▶ **DATA SUPPLIED**
=== Section Start ===
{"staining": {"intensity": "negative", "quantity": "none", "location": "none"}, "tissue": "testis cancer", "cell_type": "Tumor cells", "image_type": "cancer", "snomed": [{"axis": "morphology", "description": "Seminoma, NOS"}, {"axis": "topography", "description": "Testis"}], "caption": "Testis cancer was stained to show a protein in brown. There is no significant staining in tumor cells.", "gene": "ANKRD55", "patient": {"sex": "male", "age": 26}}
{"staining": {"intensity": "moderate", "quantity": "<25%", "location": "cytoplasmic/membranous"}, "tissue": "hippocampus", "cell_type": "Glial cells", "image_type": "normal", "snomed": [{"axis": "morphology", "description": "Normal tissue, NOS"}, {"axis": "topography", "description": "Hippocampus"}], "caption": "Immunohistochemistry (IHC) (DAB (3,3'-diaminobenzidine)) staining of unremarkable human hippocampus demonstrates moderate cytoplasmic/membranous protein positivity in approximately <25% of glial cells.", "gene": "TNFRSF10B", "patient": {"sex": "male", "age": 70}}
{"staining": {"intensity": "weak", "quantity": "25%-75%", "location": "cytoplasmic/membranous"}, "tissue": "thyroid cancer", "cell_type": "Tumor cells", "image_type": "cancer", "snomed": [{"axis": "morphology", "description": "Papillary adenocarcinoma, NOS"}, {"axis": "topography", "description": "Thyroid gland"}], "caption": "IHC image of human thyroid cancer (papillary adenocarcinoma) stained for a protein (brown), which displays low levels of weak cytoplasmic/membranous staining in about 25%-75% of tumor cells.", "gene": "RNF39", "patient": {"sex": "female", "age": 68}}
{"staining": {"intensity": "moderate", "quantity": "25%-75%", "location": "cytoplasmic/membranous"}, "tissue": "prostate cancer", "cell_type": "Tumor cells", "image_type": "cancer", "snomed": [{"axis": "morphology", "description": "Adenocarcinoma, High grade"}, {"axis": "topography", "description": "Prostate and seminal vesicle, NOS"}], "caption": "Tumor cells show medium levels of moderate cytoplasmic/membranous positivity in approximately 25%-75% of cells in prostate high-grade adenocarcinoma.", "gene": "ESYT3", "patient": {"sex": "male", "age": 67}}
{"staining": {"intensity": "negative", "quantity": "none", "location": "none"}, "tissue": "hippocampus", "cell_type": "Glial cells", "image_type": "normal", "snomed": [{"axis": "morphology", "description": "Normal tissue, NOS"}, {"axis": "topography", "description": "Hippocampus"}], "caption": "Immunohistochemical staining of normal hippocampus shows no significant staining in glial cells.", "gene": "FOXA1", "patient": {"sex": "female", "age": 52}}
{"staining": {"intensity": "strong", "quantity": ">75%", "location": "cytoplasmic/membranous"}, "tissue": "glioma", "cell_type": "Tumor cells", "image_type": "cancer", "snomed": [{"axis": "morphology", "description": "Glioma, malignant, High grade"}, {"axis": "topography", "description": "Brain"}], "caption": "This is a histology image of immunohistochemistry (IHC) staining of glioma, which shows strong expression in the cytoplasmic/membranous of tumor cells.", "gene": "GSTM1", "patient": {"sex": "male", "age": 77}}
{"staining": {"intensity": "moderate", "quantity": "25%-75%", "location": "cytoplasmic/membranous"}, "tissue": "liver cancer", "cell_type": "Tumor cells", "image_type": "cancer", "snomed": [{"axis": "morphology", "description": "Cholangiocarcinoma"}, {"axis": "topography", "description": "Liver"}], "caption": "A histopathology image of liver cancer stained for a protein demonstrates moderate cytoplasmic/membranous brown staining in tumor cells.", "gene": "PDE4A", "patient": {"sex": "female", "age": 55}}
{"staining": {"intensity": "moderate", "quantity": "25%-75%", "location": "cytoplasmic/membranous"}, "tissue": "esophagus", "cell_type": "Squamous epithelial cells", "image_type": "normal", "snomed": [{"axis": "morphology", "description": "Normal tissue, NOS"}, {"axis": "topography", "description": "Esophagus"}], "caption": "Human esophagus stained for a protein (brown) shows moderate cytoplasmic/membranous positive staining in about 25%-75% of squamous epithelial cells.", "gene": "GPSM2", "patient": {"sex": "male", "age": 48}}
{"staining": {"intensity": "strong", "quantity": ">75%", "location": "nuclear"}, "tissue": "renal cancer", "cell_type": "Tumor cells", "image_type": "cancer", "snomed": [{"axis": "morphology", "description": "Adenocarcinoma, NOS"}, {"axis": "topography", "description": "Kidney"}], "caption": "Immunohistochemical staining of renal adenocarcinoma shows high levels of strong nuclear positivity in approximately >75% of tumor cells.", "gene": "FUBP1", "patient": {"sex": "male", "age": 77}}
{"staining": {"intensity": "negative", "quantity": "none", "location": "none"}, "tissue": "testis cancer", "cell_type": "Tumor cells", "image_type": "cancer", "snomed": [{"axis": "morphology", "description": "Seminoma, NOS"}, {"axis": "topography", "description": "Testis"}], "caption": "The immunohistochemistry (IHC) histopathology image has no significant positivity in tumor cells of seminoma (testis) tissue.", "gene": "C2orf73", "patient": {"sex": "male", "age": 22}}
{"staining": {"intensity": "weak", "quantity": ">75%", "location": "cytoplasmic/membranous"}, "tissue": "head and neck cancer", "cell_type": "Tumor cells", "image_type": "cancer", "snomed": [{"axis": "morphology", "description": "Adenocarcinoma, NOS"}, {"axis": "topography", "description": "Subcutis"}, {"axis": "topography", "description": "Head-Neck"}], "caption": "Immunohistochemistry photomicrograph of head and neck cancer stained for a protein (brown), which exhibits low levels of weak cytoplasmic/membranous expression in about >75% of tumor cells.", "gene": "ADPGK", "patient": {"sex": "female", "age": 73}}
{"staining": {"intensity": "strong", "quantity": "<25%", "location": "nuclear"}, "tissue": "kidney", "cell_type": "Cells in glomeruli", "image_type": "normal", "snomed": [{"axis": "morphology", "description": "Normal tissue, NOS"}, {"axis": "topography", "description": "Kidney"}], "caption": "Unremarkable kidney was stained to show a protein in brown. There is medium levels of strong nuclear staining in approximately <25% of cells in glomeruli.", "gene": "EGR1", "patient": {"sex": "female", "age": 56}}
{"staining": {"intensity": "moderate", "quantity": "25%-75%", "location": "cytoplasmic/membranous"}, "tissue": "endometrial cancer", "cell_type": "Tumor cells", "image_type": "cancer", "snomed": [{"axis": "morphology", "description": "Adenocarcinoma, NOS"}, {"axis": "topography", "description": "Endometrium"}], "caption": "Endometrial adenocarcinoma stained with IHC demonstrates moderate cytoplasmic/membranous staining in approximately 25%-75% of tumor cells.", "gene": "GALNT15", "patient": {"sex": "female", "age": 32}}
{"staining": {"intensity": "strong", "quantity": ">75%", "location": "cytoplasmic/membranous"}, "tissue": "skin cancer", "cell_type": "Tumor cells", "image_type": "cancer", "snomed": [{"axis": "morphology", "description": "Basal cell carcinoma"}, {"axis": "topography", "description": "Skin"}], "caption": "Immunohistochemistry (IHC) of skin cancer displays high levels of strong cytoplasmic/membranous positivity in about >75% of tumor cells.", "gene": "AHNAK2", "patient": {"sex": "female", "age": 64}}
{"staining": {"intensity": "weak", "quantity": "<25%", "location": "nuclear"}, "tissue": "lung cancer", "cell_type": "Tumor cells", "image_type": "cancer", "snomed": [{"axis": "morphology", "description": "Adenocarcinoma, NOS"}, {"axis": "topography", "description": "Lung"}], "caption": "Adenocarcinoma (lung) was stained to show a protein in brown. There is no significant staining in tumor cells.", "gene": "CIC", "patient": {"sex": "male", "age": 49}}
=== Section End ===
▶ **WHAT THIS TASK INVOLVES**
Extract the complete data, matching each line exactly.

▶ **SOLUTION TO THIS PROBLEM**
{"staining": {"intensity": "negative", "quantity": "none", "location": "none"}, "tissue": "testis cancer", "cell_type": "Tumor cells", "image_type": "cancer", "snomed": [{"axis": "morphology", "description": "Seminoma, NOS"}, {"axis": "topography", "description": "Testis"}], "caption": "Testis cancer was stained to show a protein in brown. There is no significant staining in tumor cells.", "gene": "ANKRD55", "patient": {"sex": "male", "age": 26}}
{"staining": {"intensity": "moderate", "quantity": "<25%", "location": "cytoplasmic/membranous"}, "tissue": "hippocampus", "cell_type": "Glial cells", "image_type": "normal", "snomed": [{"axis": "morphology", "description": "Normal tissue, NOS"}, {"axis": "topography", "description": "Hippocampus"}], "caption": "Immunohistochemistry (IHC) (DAB (3,3'-diaminobenzidine)) staining of unremarkable human hippocampus demonstrates moderate cytoplasmic/membranous protein positivity in approximately <25% of glial cells.", "gene": "TNFRSF10B", "patient": {"sex": "male", "age": 70}}
{"staining": {"intensity": "weak", "quantity": "25%-75%", "location": "cytoplasmic/membranous"}, "tissue": "thyroid cancer", "cell_type": "Tumor cells", "image_type": "cancer", "snomed": [{"axis": "morphology", "description": "Papillary adenocarcinoma, NOS"}, {"axis": "topography", "description": "Thyroid gland"}], "caption": "IHC image of human thyroid cancer (papillary adenocarcinoma) stained for a protein (brown), which displays low levels of weak cytoplasmic/membranous staining in about 25%-75% of tumor cells.", "gene": "RNF39", "patient": {"sex": "female", "age": 68}}
{"staining": {"intensity": "moderate", "quantity": "25%-75%", "location": "cytoplasmic/membranous"}, "tissue": "prostate cancer", "cell_type": "Tumor cells", "image_type": "cancer", "snomed": [{"axis": "morphology", "description": "Adenocarcinoma, High grade"}, {"axis": "topography", "description": "Prostate and seminal vesicle, NOS"}], "caption": "Tumor cells show medium levels of moderate cytoplasmic/membranous positivity in approximately 25%-75% of cells in prostate high-grade adenocarcinoma.", "gene": "ESYT3", "patient": {"sex": "male", "age": 67}}
{"staining": {"intensity": "negative", "quantity": "none", "location": "none"}, "tissue": "hippocampus", "cell_type": "Glial cells", "image_type": "normal", "snomed": [{"axis": "morphology", "description": "Normal tissue, NOS"}, {"axis": "topography", "description": "Hippocampus"}], "caption": "Immunohistochemical staining of normal hippocampus shows no significant staining in glial cells.", "gene": "FOXA1", "patient": {"sex": "female", "age": 52}}
{"staining": {"intensity": "strong", "quantity": ">75%", "location": "cytoplasmic/membranous"}, "tissue": "glioma", "cell_type": "Tumor cells", "image_type": "cancer", "snomed": [{"axis": "morphology", "description": "Glioma, malignant, High grade"}, {"axis": "topography", "description": "Brain"}], "caption": "This is a histology image of immunohistochemistry (IHC) staining of glioma, which shows strong expression in the cytoplasmic/membranous of tumor cells.", "gene": "GSTM1", "patient": {"sex": "male", "age": 77}}
{"staining": {"intensity": "moderate", "quantity": "25%-75%", "location": "cytoplasmic/membranous"}, "tissue": "liver cancer", "cell_type": "Tumor cells", "image_type": "cancer", "snomed": [{"axis": "morphology", "description": "Cholangiocarcinoma"}, {"axis": "topography", "description": "Liver"}], "caption": "A histopathology image of liver cancer stained for a protein demonstrates moderate cytoplasmic/membranous brown staining in tumor cells.", "gene": "PDE4A", "patient": {"sex": "female", "age": 55}}
{"staining": {"intensity": "moderate", "quantity": "25%-75%", "location": "cytoplasmic/membranous"}, "tissue": "esophagus", "cell_type": "Squamous epithelial cells", "image_type": "normal", "snomed": [{"axis": "morphology", "description": "Normal tissue, NOS"}, {"axis": "topography", "description": "Esophagus"}], "caption": "Human esophagus stained for a protein (brown) shows moderate cytoplasmic/membranous positive staining in about 25%-75% of squamous epithelial cells.", "gene": "GPSM2", "patient": {"sex": "male", "age": 48}}
{"staining": {"intensity": "strong", "quantity": ">75%", "location": "nuclear"}, "tissue": "renal cancer", "cell_type": "Tumor cells", "image_type": "cancer", "snomed": [{"axis": "morphology", "description": "Adenocarcinoma, NOS"}, {"axis": "topography", "description": "Kidney"}], "caption": "Immunohistochemical staining of renal adenocarcinoma shows high levels of strong nuclear positivity in approximately >75% of tumor cells.", "gene": "FUBP1", "patient": {"sex": "male", "age": 77}}
{"staining": {"intensity": "negative", "quantity": "none", "location": "none"}, "tissue": "testis cancer", "cell_type": "Tumor cells", "image_type": "cancer", "snomed": [{"axis": "morphology", "description": "Seminoma, NOS"}, {"axis": "topography", "description": "Testis"}], "caption": "The immunohistochemistry (IHC) histopathology image has no significant positivity in tumor cells of seminoma (testis) tissue.", "gene": "C2orf73", "patient": {"sex": "male", "age": 22}}
{"staining": {"intensity": "weak", "quantity": ">75%", "location": "cytoplasmic/membranous"}, "tissue": "head and neck cancer", "cell_type": "Tumor cells", "image_type": "cancer", "snomed": [{"axis": "morphology", "description": "Adenocarcinoma, NOS"}, {"axis": "topography", "description": "Subcutis"}, {"axis": "topography", "description": "Head-Neck"}], "caption": "Immunohistochemistry photomicrograph of head and neck cancer stained for a protein (brown), which exhibits low levels of weak cytoplasmic/membranous expression in about >75% of tumor cells.", "gene": "ADPGK", "patient": {"sex": "female", "age": 73}}
{"staining": {"intensity": "strong", "quantity": "<25%", "location": "nuclear"}, "tissue": "kidney", "cell_type": "Cells in glomeruli", "image_type": "normal", "snomed": [{"axis": "morphology", "description": "Normal tissue, NOS"}, {"axis": "topography", "description": "Kidney"}], "caption": "Unremarkable kidney was stained to show a protein in brown. There is medium levels of strong nuclear staining in approximately <25% of cells in glomeruli.", "gene": "EGR1", "patient": {"sex": "female", "age": 56}}
{"staining": {"intensity": "moderate", "quantity": "25%-75%", "location": "cytoplasmic/membranous"}, "tissue": "endometrial cancer", "cell_type": "Tumor cells", "image_type": "cancer", "snomed": [{"axis": "morphology", "description": "Adenocarcinoma, NOS"}, {"axis": "topography", "description": "Endometrium"}], "caption": "Endometrial adenocarcinoma stained with IHC demonstrates moderate cytoplasmic/membranous staining in approximately 25%-75% of tumor cells.", "gene": "GALNT15", "patient": {"sex": "female", "age": 32}}
{"staining": {"intensity": "strong", "quantity": ">75%", "location": "cytoplasmic/membranous"}, "tissue": "skin cancer", "cell_type": "Tumor cells", "image_type": "cancer", "snomed": [{"axis": "morphology", "description": "Basal cell carcinoma"}, {"axis": "topography", "description": "Skin"}], "caption": "Immunohistochemistry (IHC) of skin cancer displays high levels of strong cytoplasmic/membranous positivity in about >75% of tumor cells.", "gene": "AHNAK2", "patient": {"sex": "female", "age": 64}}
{"staining": {"intensity": "weak", "quantity": "<25%", "location": "nuclear"}, "tissue": "lung cancer", "cell_type": "Tumor cells", "image_type": "cancer", "snomed": [{"axis": "morphology", "description": "Adenocarcinoma, NOS"}, {"axis": "topography", "description": "Lung"}], "caption": "Adenocarcinoma (lung) was stained to show a protein in brown. There is no significant staining in tumor cells.", "gene": "CIC", "patient": {"sex": "male", "age": 49}}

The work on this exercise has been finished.